Kur'an-ı Kerim ve Türkçe Meali Sayfa 383
64. Yoksa yaradılmışları ibda edip (açığa çıkarıp) sonra onu (ilk hâline - hakikatine) iade eden; sizi semâdan ve arzdan yaşam gıdasıyla besleyen mi? Allâh yanı sıra tanrı mı? De ki: "Hadi getirin kesin kanıtınızı, eğer doğru söyleyenler iseniz?"
65. De ki: "Semâlarda ve arzda gaybı Allâh'tan başka kimse bilmez. . . Ne zaman bâ's olunacaklarına da şuurları yoktur!"
66. Hâlbuki sonsuz gelecek yaşam hakkında onların bilgileri birikmiştir. Hayır, onlar ondan kuşku içindeler. . . Hayır, onlar ondan kördürler!
67. Hakikat bilgisini inkâr edenler dediler ki: "Biz ve atalarımız toprak olduğumuzda, gerçekten çıkarılacak mıyız?"
68. "Andolsun ki biz de önceki atalarımız da bununla tehdit edildik! Bu eskilerin masallarından başka bir şey değil. "
69. De ki: "Arzda seyredin de, suçluların sonu nasıl oldu, bir bakın. "
70. Onlar üzerine mahzun olma. . . Kurmakta oldukları hilelerinden sıkıntı da duyma!
71. "Eğer doğru söylüyorsanız, bu tehdidiniz ne zaman?" derler.
72. De ki: "Acele istediğinizin bir kısmı belki de sizin arkanıza takılmıştır!"

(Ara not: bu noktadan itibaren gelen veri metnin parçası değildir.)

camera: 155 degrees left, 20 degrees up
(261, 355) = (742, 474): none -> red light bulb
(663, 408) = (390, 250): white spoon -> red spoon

73. Muhakkak ki senin Rabbin insanlara lütuf sahibidir. . . Fakat onların ekseriyeti şükretmezler.
74. Muhakkak ki senin Rabbin onların içlerinde sakladığını da, açığa vurduklarını da bilir.
75. Semâda ve arzda, hiçbir gayb yoktur ki mubiyn kitapta (kâinat kitabında - varlıkta apaçık ortada) olmasın! (Gayb oluşu algılayana GÖREdir! Allâh dilerse istediğine, gayb hükmünden çıkartır. )
76. Muhakkak ki şu Kur'ân, İsrailoğullarına, hakkında ayrılığa düştükleri şeyin çoğunluğunu hikâye edip açıklıyor.